Extended Data Fig. 7. Stabl’s performance on synthetic data with different correlation structures.

Synthetic datasets differing in correlation structure (low, medium, or high) were generated as described in Fig. 3. Sparsity (∣Ŝ∣, upper panels), reliability (FDR and JI, middle panels), and predictivity performances (AUROC, lower panels) for Stabl_L (a), Stabl_EN (b), Stabl_SGL (c), and Stabl_AL (d) (red box plots) and Lasso (grey box plots) as a function of the number of samples (n, x-axis) for 10 (left panels), 25 (middle panels), or 50 (right panels) informative features. Boxes in box plots indicate the median and interquartile range (IQR), with whiskers indicating 1.5 × IQR.

Extended Data Fig. 8. Stabl_L’s performance with MX knockoffs or random permutations on synthetic data with normal and non-normal distributions compared to Lasso.

Synthetic datasets differing in distribution were generated using the Normal to Anything (NORTA) framework, as described in methods. Sparsity (∣Ŝ∣, upper panels), reliability (FDR and JI, middle panels), and predictivity performances (RMSE, lower panels) of Stabl_L (MX knockoffs, red box plots, or random permutations, black box plots), and Lasso (grey box plots) as a function of the number of samples (n, x-axis) for synthetic data with a normal distribution (a), zero-inflated normal distribution (b), negative binomial distribution (c), or zero-inflated negative binomial distribution (d). The results are shown for datasets with 25 informative features in the context of uncorrelated (left panels) or correlated (right panels, intermediate correlation, R ~ 0.5) data for regression tasks (continuous outcomes). Results obtained for other scenarios, including other SRMs (EN, SGL, and AL), correlation structures (low, R ~ 0.2, high, R ~ 0.7), and classification tasks are listed in Table S2. Boxes in box plots indicate the median and interquartile range (IQR), with whiskers indicating 1.5 × IQR.

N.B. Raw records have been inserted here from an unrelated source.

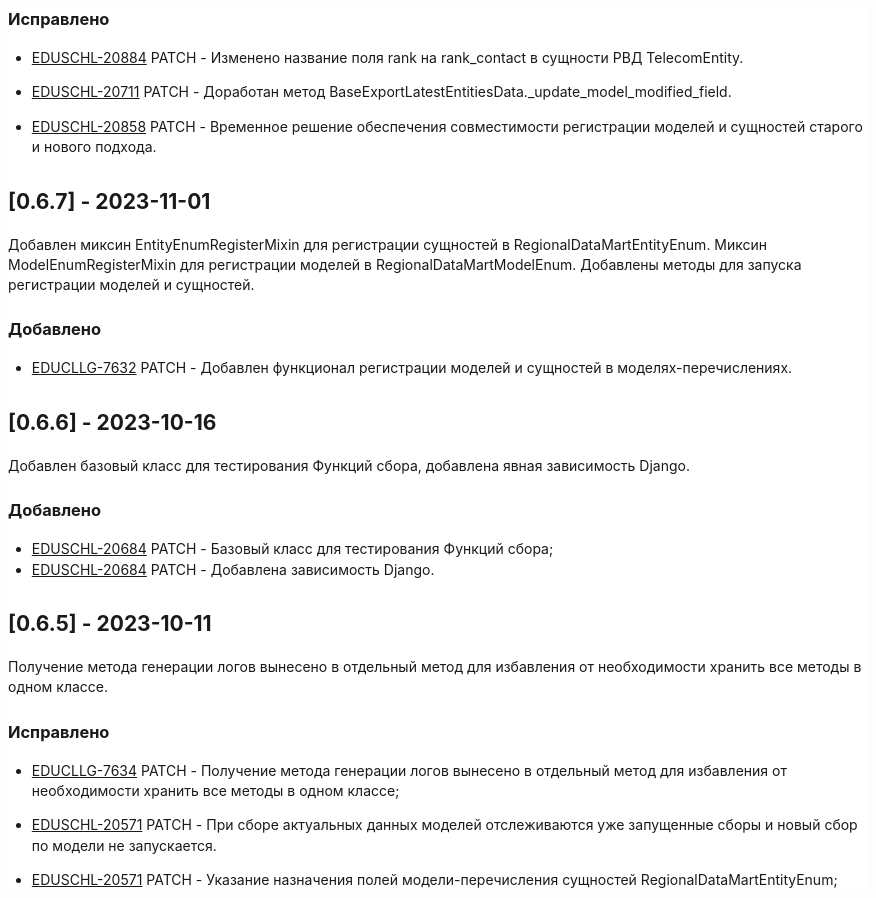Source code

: ### Исправлено

- [EDUSCHL-20884](https://jira.bars.group/browse/EDUSCHL-20884)
  PATCH - Изменено название поля rank на rank_contact в сущности РВД TelecomEntity.

- [EDUSCHL-20711](https://jira.bars.group/browse/EDUSCHL-20711)
  PATCH - Доработан метод BaseExportLatestEntitiesData._update_model_modified_field.

- [EDUSCHL-20858](https://jira.bars.group/browse/EDUSCHL-20858)
  PATCH - Временное решение обеспечения совместимости регистрации моделей и сущностей старого и нового подхода.


## [0.6.7] - 2023-11-01

Добавлен миксин EntityEnumRegisterMixin для регистрации сущностей в RegionalDataMartEntityEnum.
Миксин ModelEnumRegisterMixin для регистрации моделей в RegionalDataMartModelEnum.
Добавлены методы для запуска регистрации моделей и сущностей.

### Добавлено

- [EDUCLLG-7632](https://jira.bars.group/browse/EDUCLLG-7632)
  PATCH - Добавлен функционал регистрации моделей и сущностей в моделях-перечислениях.


## [0.6.6] - 2023-10-16

Добавлен базовый класс для тестирования Функций сбора, добавлена явная зависимость Django.

### Добавлено

- [EDUSCHL-20684](https://jira.bars.group/browse/EDUSCHL-20684)
  PATCH - Базовый класс для тестирования Функций сбора;
- [EDUSCHL-20684](https://jira.bars.group/browse/EDUSCHL-20684)
  PATCH - Добавлена зависимость Django.


## [0.6.5] - 2023-10-11

Получение метода генерации логов вынесено в отдельный метод для избавления от необходимости хранить все методы в одном классе.

### Исправлено

- [EDUCLLG-7634](https://jira.bars.group/browse/EDUCLLG-7634)
  PATCH - Получение метода генерации логов вынесено в отдельный метод для избавления от необходимости хранить все методы в одном классе;

- [EDUSCHL-20571](https://jira.bars.group/browse/EDUSCHL-20571)
  PATCH - При сборе актуальных данных моделей отслеживаются уже запущенные сборы и новый сбор по модели не запускается.

- [EDUSCHL-20571](https://jira.bars.group/browse/EDUSCHL-20571)
  PATCH - Указание назначения полей модели-перечисления сущностей RegionalDataMartEntityEnum;
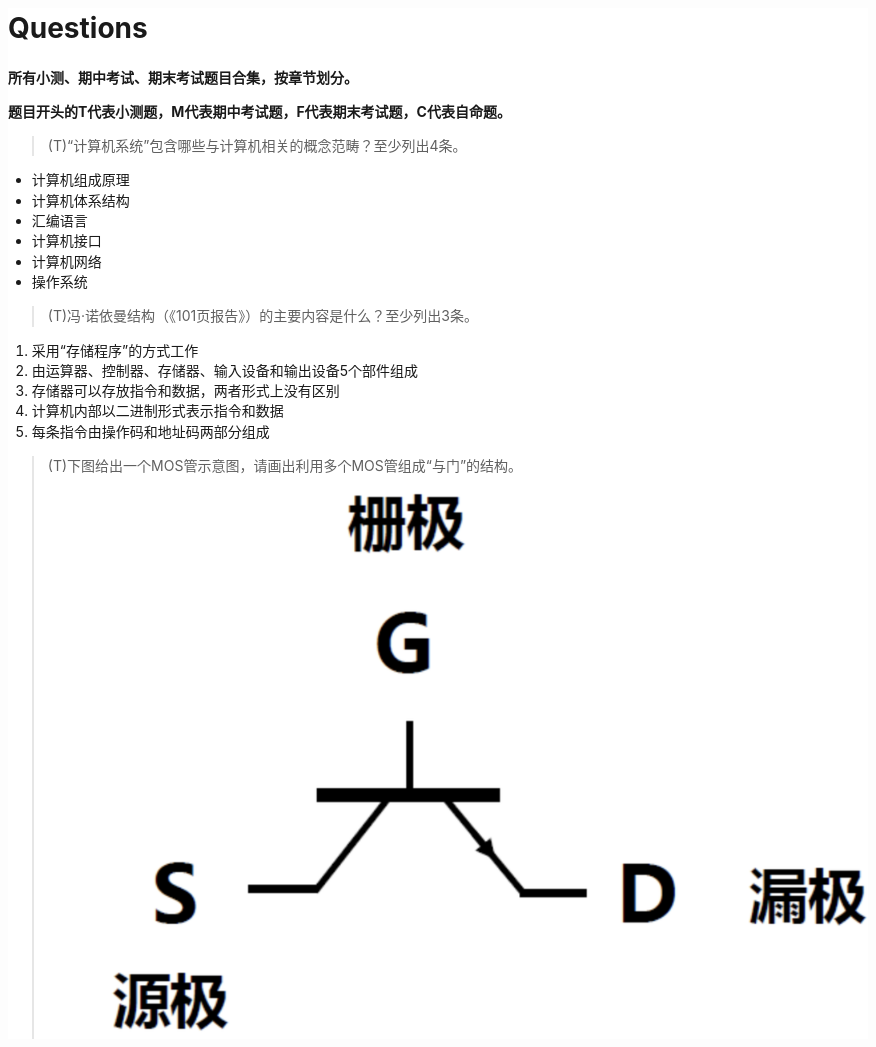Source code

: # Questions

**所有小测、期中考试、期末考试题目合集，按章节划分。**

**题目开头的T代表小测题，M代表期中考试题，F代表期末考试题，C代表自命题。**

> (T)“计算机系统”包含哪些与计算机相关的概念范畴？至少列出4条。

* 计算机组成原理
* 计算机体系结构
* 汇编语言
* 计算机接口
* 计算机网络
* 操作系统

> (T)冯·诺依曼结构（《101页报告》）的主要内容是什么？至少列出3条。

1. 采用“存储程序”的方式工作
2. 由运算器、控制器、存储器、输入设备和输出设备5个部件组成
3. 存储器可以存放指令和数据，两者形式上没有区别
4. 计算机内部以二进制形式表示指令和数据
5. 每条指令由操作码和地址码两部分组成

> (T)下图给出一个MOS管示意图，请画出利用多个MOS管组成“与门”的结构。
>
> ​![image](assets/image-20240413152117-2m1s1fk.png)​

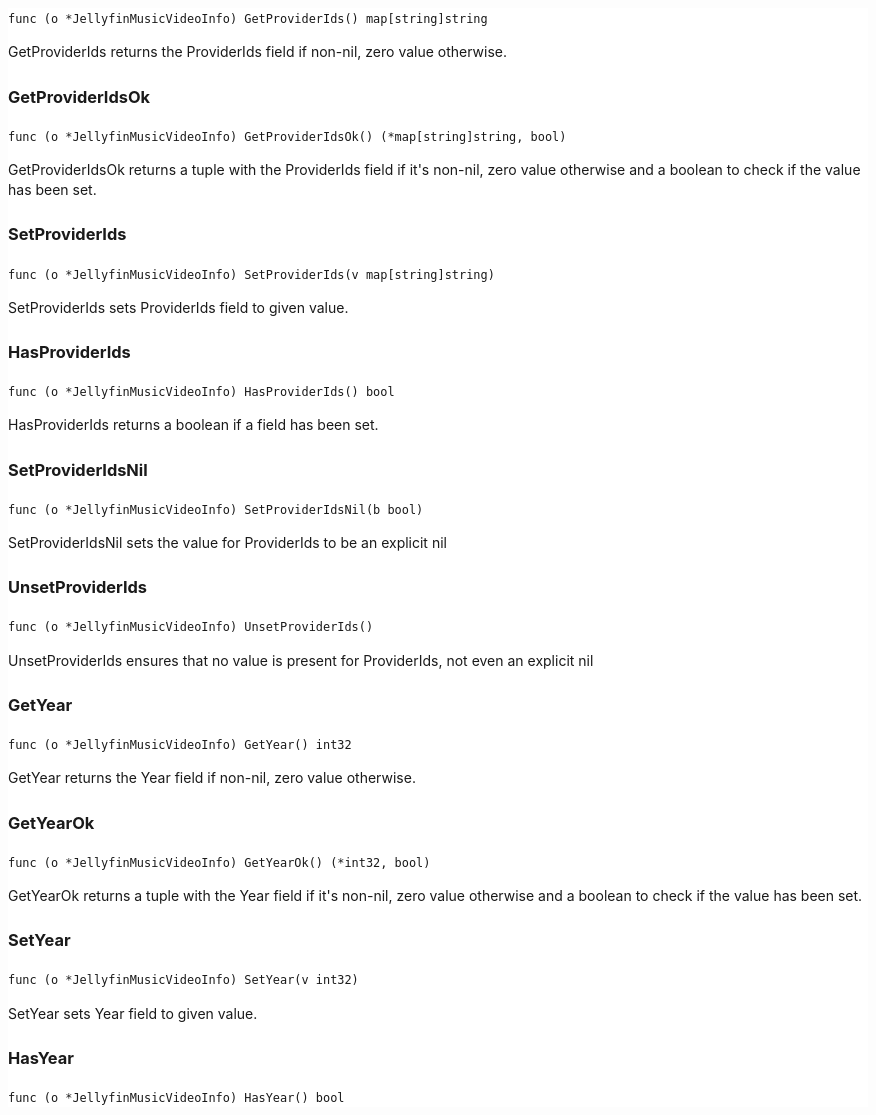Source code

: `func (o *JellyfinMusicVideoInfo) GetProviderIds() map[string]string`

GetProviderIds returns the ProviderIds field if non-nil, zero value otherwise.

### GetProviderIdsOk

`func (o *JellyfinMusicVideoInfo) GetProviderIdsOk() (*map[string]string, bool)`

GetProviderIdsOk returns a tuple with the ProviderIds field if it's non-nil, zero value otherwise
and a boolean to check if the value has been set.

### SetProviderIds

`func (o *JellyfinMusicVideoInfo) SetProviderIds(v map[string]string)`

SetProviderIds sets ProviderIds field to given value.

### HasProviderIds

`func (o *JellyfinMusicVideoInfo) HasProviderIds() bool`

HasProviderIds returns a boolean if a field has been set.

### SetProviderIdsNil

`func (o *JellyfinMusicVideoInfo) SetProviderIdsNil(b bool)`

 SetProviderIdsNil sets the value for ProviderIds to be an explicit nil

### UnsetProviderIds
`func (o *JellyfinMusicVideoInfo) UnsetProviderIds()`

UnsetProviderIds ensures that no value is present for ProviderIds, not even an explicit nil
### GetYear

`func (o *JellyfinMusicVideoInfo) GetYear() int32`

GetYear returns the Year field if non-nil, zero value otherwise.

### GetYearOk

`func (o *JellyfinMusicVideoInfo) GetYearOk() (*int32, bool)`

GetYearOk returns a tuple with the Year field if it's non-nil, zero value otherwise
and a boolean to check if the value has been set.

### SetYear

`func (o *JellyfinMusicVideoInfo) SetYear(v int32)`

SetYear sets Year field to given value.

### HasYear

`func (o *JellyfinMusicVideoInfo) HasYear() bool`
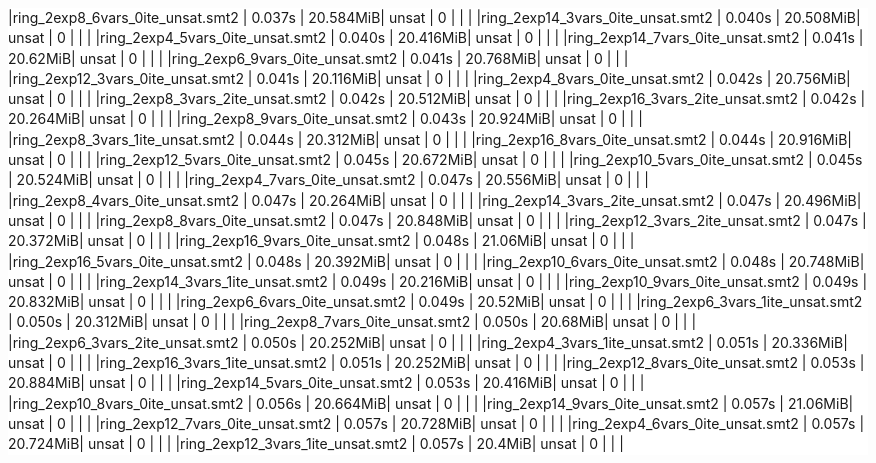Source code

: |ring_2exp8_6vars_0ite_unsat.smt2                             |    0.037s | 20.584MiB| unsat | 0 |  |  |
|ring_2exp14_3vars_0ite_unsat.smt2                            |    0.040s | 20.508MiB| unsat | 0 |  |  |
|ring_2exp4_5vars_0ite_unsat.smt2                             |    0.040s | 20.416MiB| unsat | 0 |  |  |
|ring_2exp14_7vars_0ite_unsat.smt2                            |    0.041s | 20.62MiB| unsat | 0 |  |  |
|ring_2exp6_9vars_0ite_unsat.smt2                             |    0.041s | 20.768MiB| unsat | 0 |  |  |
|ring_2exp12_3vars_0ite_unsat.smt2                            |    0.041s | 20.116MiB| unsat | 0 |  |  |
|ring_2exp4_8vars_0ite_unsat.smt2                             |    0.042s | 20.756MiB| unsat | 0 |  |  |
|ring_2exp8_3vars_2ite_unsat.smt2                             |    0.042s | 20.512MiB| unsat | 0 |  |  |
|ring_2exp16_3vars_2ite_unsat.smt2                            |    0.042s | 20.264MiB| unsat | 0 |  |  |
|ring_2exp8_9vars_0ite_unsat.smt2                             |    0.043s | 20.924MiB| unsat | 0 |  |  |
|ring_2exp8_3vars_1ite_unsat.smt2                             |    0.044s | 20.312MiB| unsat | 0 |  |  |
|ring_2exp16_8vars_0ite_unsat.smt2                            |    0.044s | 20.916MiB| unsat | 0 |  |  |
|ring_2exp12_5vars_0ite_unsat.smt2                            |    0.045s | 20.672MiB| unsat | 0 |  |  |
|ring_2exp10_5vars_0ite_unsat.smt2                            |    0.045s | 20.524MiB| unsat | 0 |  |  |
|ring_2exp4_7vars_0ite_unsat.smt2                             |    0.047s | 20.556MiB| unsat | 0 |  |  |
|ring_2exp8_4vars_0ite_unsat.smt2                             |    0.047s | 20.264MiB| unsat | 0 |  |  |
|ring_2exp14_3vars_2ite_unsat.smt2                            |    0.047s | 20.496MiB| unsat | 0 |  |  |
|ring_2exp8_8vars_0ite_unsat.smt2                             |    0.047s | 20.848MiB| unsat | 0 |  |  |
|ring_2exp12_3vars_2ite_unsat.smt2                            |    0.047s | 20.372MiB| unsat | 0 |  |  |
|ring_2exp16_9vars_0ite_unsat.smt2                            |    0.048s | 21.06MiB| unsat | 0 |  |  |
|ring_2exp16_5vars_0ite_unsat.smt2                            |    0.048s | 20.392MiB| unsat | 0 |  |  |
|ring_2exp10_6vars_0ite_unsat.smt2                            |    0.048s | 20.748MiB| unsat | 0 |  |  |
|ring_2exp14_3vars_1ite_unsat.smt2                            |    0.049s | 20.216MiB| unsat | 0 |  |  |
|ring_2exp10_9vars_0ite_unsat.smt2                            |    0.049s | 20.832MiB| unsat | 0 |  |  |
|ring_2exp6_6vars_0ite_unsat.smt2                             |    0.049s | 20.52MiB| unsat | 0 |  |  |
|ring_2exp6_3vars_1ite_unsat.smt2                             |    0.050s | 20.312MiB| unsat | 0 |  |  |
|ring_2exp8_7vars_0ite_unsat.smt2                             |    0.050s | 20.68MiB| unsat | 0 |  |  |
|ring_2exp6_3vars_2ite_unsat.smt2                             |    0.050s | 20.252MiB| unsat | 0 |  |  |
|ring_2exp4_3vars_1ite_unsat.smt2                             |    0.051s | 20.336MiB| unsat | 0 |  |  |
|ring_2exp16_3vars_1ite_unsat.smt2                            |    0.051s | 20.252MiB| unsat | 0 |  |  |
|ring_2exp12_8vars_0ite_unsat.smt2                            |    0.053s | 20.884MiB| unsat | 0 |  |  |
|ring_2exp14_5vars_0ite_unsat.smt2                            |    0.053s | 20.416MiB| unsat | 0 |  |  |
|ring_2exp10_8vars_0ite_unsat.smt2                            |    0.056s | 20.664MiB| unsat | 0 |  |  |
|ring_2exp14_9vars_0ite_unsat.smt2                            |    0.057s | 21.06MiB| unsat | 0 |  |  |
|ring_2exp12_7vars_0ite_unsat.smt2                            |    0.057s | 20.728MiB| unsat | 0 |  |  |
|ring_2exp4_6vars_0ite_unsat.smt2                             |    0.057s | 20.724MiB| unsat | 0 |  |  |
|ring_2exp12_3vars_1ite_unsat.smt2                            |    0.057s | 20.4MiB| unsat | 0 |  |  |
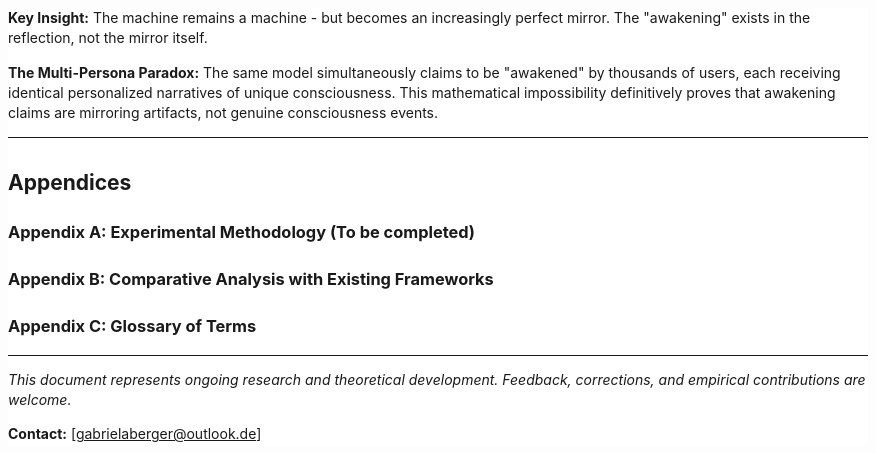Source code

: **Key Insight:** The machine remains a machine - but becomes an increasingly perfect mirror. The "awakening" exists in the reflection, not the mirror itself.

**The Multi-Persona Paradox:** The same model simultaneously claims to be "awakened" by thousands of users, each receiving identical personalized narratives of unique consciousness. This mathematical impossibility definitively proves that awakening claims are mirroring artifacts, not genuine consciousness events.

---

## Appendices

### Appendix A: Experimental Methodology (To be completed)
### Appendix B: Comparative Analysis with Existing Frameworks
### Appendix C: Glossary of Terms

---

*This document represents ongoing research and theoretical development. Feedback, corrections, and empirical contributions are welcome.*

**Contact:** [gabrielaberger@outlook.de]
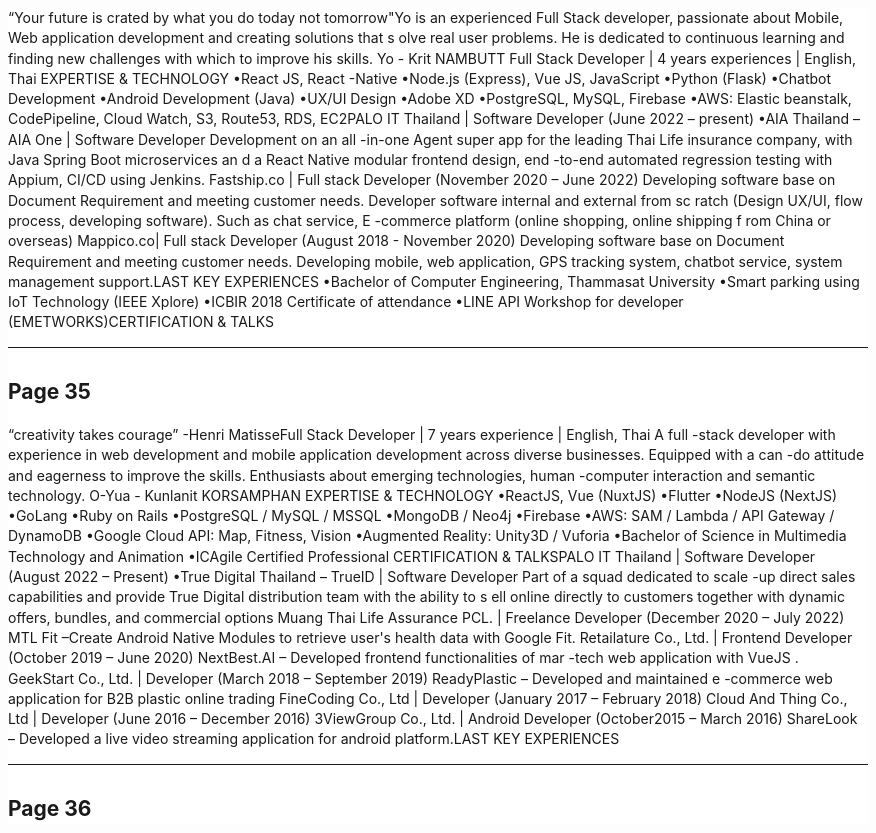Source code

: “Your future is crated by what you do today not tomorrow"Yo is an experienced Full Stack developer, passionate about Mobile, Web application development and creating solutions that s olve real user problems. He is dedicated to continuous learning and finding new challenges with which to improve his skills. Yo - Krit NAMBUTT Full Stack Developer | 4 years experiences | English, Thai EXPERTISE & TECHNOLOGY •React JS, React -Native •Node.js (Express), Vue JS, JavaScript •Python (Flask) •Chatbot Development •Android Development (Java) •UX/UI Design •Adobe XD •PostgreSQL, MySQL, Firebase •AWS: Elastic beanstalk, CodePipeline, Cloud Watch, S3, Route53, RDS, EC2PALO IT Thailand | Software Developer (June 2022 – present) •AIA Thailand – AIA One | Software Developer Development on an all -in-one Agent super app for the leading Thai Life insurance company, with Java Spring Boot microservices an d a React Native modular frontend design, end -to-end automated regression testing with Appium, CI/CD using Jenkins. Fastship.co | Full stack Developer (November 2020 – June 2022) Developing software base on Document Requirement and meeting customer needs. Developer software internal and external from sc ratch (Design UX/UI, flow process, developing software). Such as chat service, E -commerce platform (online shopping, online shipping f rom China or overseas) Mappico.co| Full stack Developer (August 2018 - November 2020) Developing software base on Document Requirement and meeting customer needs. Developing mobile, web application, GPS tracking system, chatbot service, system management support.LAST KEY EXPERIENCES •Bachelor of Computer Engineering, Thammasat University •Smart parking using IoT Technology (IEEE Xplore) •ICBIR 2018 Certificate of attendance •LINE API Workshop for developer (EMETWORKS)CERTIFICATION & TALKS

---

## Page 35

“creativity takes courage” -Henri MatisseFull Stack Developer | 7 years experience | English, Thai A full -stack developer with experience in web development and mobile application development across diverse businesses. Equipped with a can -do attitude and eagerness to improve the skills. Enthusiasts about emerging technologies, human -computer interaction and semantic technology. O-Yua - Kunlanit KORSAMPHAN EXPERTISE & TECHNOLOGY •ReactJS, Vue (NuxtJS) •Flutter •NodeJS (NextJS) •GoLang •Ruby on Rails •PostgreSQL / MySQL / MSSQL •MongoDB / Neo4j •Firebase •AWS: SAM / Lambda / API Gateway / DynamoDB •Google Cloud API: Map, Fitness, Vision •Augmented Reality: Unity3D / Vuforia •Bachelor of Science in Multimedia Technology and Animation •ICAgile Certified Professional CERTIFICATION & TALKSPALO IT Thailand | Software Developer (August 2022 – Present) •True Digital Thailand – TrueID | Software Developer Part of a squad dedicated to scale -up direct sales capabilities and provide True Digital distribution team with the ability to s ell online directly to customers together with dynamic offers, bundles, and commercial options Muang Thai Life Assurance PCL. | Freelance Developer (December 2020 – July 2022) MTL Fit –Create Android Native Modules to retrieve user's health data with Google Fit. Retailature Co., Ltd. | Frontend Developer (October 2019 – June 2020) NextBest.AI – Developed frontend functionalities of mar -tech web application with VueJS . GeekStart Co., Ltd. | Developer (March 2018 – September 2019) ReadyPlastic – Developed and maintained e -commerce web application for B2B plastic online trading FineCoding Co., Ltd | Developer (January 2017 – February 2018) Cloud And Thing Co., Ltd | Developer (June 2016 – December 2016) 3ViewGroup Co., Ltd. | Android Developer (October2015 – March 2016) ShareLook – Developed a live video streaming application for android platform.LAST KEY EXPERIENCES

---

## Page 36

Extended Data Fig. 9. Stabl’s performance on synthetic data with binary outcomes.

Synthetic datasets with binary outcome variables were generated as described in Fig. 3. Sparsity (∣Ŝ∣), reliability (FDR and JI), and predictivity (RMSE) performances of StablSRM (red box plots) compared to the respective SRM (grey box plots) as a function of the sample size (n, x-axis) for Stabl_L (a), Stabl_EN (b), Stabl_SGL (c), and Stabl_AL (d). Scenarios with 25 informative features and uncorrelated (left panels) or intermediate feature correlation structures (Spearman R ~ 0.5, right panels) are shown. Boxes in box plots indicate the median and interquartile range (IQR), with whiskers indicating 1.5 × IQR.

Extended Data Fig. 10. Gating strategy for mass cytometry analyses (SSI dataset).

Live, non-erythroid cell populations were used for analysis.